The Communists even had their candidate for the job of leading the new conquest. The man: Pridi Phanomyong, a 52-year-old Thai scholar who was respected among Thai nationalists in the manner that Ho Chi Minh was once respected in Indo-China. "For many," said the Bangkok Post, ". . . it must be an uncomfortable awakening."

Pridi the Nationalist. Thailand (Siam) has little in common with Indo-China; it has been independent since the late 18th century (except for the Japanese occupation in World War II), and is therefore free from Indo-China's colonial handicap.

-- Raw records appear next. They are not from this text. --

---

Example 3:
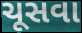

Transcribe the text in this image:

ચૂસવા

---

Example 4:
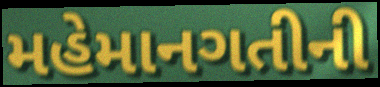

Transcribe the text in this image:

મહેમાનગતીની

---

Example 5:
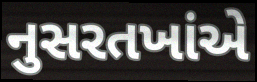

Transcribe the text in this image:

નુસરતખાંએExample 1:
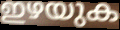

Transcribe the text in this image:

ഇഴയുക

It is a land rich in rice and devoutly Buddhist; its 19 million people worship in gaily decorated temples. Thailand's Premier and strongman, Marshal Phibun Songgram, is no Nehru neutralist: he is Southeast Asia's most stoutly anti-Communist leader. Only last month the U.S. agreed to help build up Thailand's army from 65,000 to 100,000. In its drive for the "unification" of Asia, Red China would have to crush—or undermine—Thailand.

Peking's chosen instrument, Pridi Phanomyong, is of notably nationalist—not Communist—background. In 1932 he helped Phibun set up Thailand's popular constitutional monarchy. He was named rector of Bangkok's respected University of Moral and Political Sciences. During World War II, Pridi led Thailand's underground resistance against the Japanese while Phibun was comfortably presiding over his country's Japanese puppet government (which declared war on the U.S.).

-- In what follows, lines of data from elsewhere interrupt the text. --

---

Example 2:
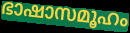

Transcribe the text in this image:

ഭാഷാസമൂഹം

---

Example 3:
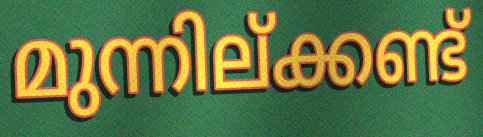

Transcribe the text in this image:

മുന്നില്ക്കണ്ട്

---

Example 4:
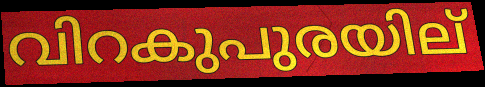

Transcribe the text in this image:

വിറകുപുരയില്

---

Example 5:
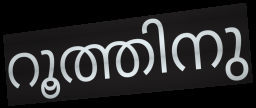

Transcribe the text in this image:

റൂത്തിനു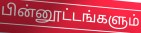
பின்னூட்டங்களும்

Inside the palace as Regent, Pridi worked closely and dangerously with American OSS agents; he earned the wartime regard of U.S. Major General "Wild Bill" Donovan, now the U.S. Ambassador to Thailand. For five months in 1946, Pridi was Thailand's Premier. Forced into exile 15 months later, Pridi left Bangkok in a motor launch borrowed from a good friend in the U.S. embassy. But on arrival in Singapore, Pridi mysteriously disappeared; nothing was seen or heard of him for the next seven years.

Pridi the Communist. Last week, with appropriate fanfare, Red China introduced Pridi as "Public Leader of Thailand." Pridi posed carefully as a genuine Thai nationalist, urging Thais never to serve as "cannon fodder for imperialism," but instead to "wage a struggle" against the U.S. "Although the forces of peace have achieved a tremendous victory in restoring peace in Indo-China," cried Pridi, "U.S. imperialists and the Thai reactionary government are still lording it . . . They are bent on using Thailand as a base for aggression."